THE PROBLEM: Lines in the entries below where the word "could" shows up should each be copied.

^^^^^^^^^^^^^^^^

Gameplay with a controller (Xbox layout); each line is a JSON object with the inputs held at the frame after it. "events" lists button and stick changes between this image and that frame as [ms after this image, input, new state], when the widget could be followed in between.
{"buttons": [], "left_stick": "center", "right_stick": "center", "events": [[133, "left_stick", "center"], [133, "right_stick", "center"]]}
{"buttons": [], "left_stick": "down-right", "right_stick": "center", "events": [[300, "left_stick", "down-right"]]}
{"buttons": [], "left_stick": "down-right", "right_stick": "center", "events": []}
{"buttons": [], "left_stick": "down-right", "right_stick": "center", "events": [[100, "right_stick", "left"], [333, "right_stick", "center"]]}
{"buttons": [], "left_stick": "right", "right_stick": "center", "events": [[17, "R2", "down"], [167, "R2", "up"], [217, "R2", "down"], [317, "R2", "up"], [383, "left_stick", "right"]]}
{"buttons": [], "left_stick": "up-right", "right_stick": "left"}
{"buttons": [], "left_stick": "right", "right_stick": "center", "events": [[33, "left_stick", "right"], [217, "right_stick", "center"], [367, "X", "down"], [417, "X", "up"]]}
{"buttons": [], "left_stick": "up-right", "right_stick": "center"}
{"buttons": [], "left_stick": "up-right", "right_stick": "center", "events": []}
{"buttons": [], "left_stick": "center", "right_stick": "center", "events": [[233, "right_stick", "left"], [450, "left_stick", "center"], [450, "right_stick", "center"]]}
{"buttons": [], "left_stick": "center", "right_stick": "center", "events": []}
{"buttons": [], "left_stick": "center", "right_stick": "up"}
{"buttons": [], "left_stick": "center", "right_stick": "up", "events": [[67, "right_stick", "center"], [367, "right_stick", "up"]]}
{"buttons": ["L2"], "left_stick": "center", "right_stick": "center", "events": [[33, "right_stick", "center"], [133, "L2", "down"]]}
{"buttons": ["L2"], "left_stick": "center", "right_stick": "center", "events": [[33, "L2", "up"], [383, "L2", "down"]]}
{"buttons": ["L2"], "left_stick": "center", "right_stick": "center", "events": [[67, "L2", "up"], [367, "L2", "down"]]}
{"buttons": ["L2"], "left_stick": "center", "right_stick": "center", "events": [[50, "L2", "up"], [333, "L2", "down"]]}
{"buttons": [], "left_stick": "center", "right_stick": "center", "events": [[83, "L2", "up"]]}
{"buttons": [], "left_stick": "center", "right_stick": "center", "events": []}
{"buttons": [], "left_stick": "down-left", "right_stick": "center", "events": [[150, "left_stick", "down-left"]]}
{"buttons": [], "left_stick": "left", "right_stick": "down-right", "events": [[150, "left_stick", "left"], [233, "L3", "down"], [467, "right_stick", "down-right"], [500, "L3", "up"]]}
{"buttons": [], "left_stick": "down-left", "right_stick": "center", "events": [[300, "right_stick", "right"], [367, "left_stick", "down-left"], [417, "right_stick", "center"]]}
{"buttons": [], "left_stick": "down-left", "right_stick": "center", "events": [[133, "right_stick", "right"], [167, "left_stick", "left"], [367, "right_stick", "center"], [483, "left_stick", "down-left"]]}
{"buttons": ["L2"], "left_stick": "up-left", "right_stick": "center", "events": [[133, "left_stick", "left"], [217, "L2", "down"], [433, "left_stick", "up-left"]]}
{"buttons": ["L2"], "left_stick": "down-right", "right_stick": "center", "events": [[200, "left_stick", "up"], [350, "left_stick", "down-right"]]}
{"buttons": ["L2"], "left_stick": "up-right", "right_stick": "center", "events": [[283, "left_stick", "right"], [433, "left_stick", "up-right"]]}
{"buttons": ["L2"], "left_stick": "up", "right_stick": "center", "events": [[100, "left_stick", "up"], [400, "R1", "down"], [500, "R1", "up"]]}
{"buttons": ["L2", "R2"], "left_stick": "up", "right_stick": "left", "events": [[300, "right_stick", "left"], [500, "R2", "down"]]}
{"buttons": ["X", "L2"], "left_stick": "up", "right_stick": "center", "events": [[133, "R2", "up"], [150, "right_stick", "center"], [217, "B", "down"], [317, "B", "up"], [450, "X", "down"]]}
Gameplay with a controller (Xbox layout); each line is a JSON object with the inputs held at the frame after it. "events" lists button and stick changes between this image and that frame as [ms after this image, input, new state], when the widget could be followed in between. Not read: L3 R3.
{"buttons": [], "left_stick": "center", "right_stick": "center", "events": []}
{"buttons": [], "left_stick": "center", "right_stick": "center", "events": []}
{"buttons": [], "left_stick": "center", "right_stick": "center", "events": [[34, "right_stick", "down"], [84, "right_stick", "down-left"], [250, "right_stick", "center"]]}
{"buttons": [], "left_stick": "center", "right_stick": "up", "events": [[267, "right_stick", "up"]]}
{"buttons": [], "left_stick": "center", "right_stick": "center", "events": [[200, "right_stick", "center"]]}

^^^^^^^^^^^^^^^^

RESPONSE FOR THIS EXERCISE:
Gameplay with a controller (Xbox layout); each line is a JSON object with the inputs held at the frame after it. "events" lists button and stick changes between this image and that frame as [ms after this image, input, new state], when the widget could be followed in between.
Gameplay with a controller (Xbox layout); each line is a JSON object with the inputs held at the frame after it. "events" lists button and stick changes between this image and that frame as [ms after this image, input, new state], when the widget could be followed in between. Not read: L3 R3.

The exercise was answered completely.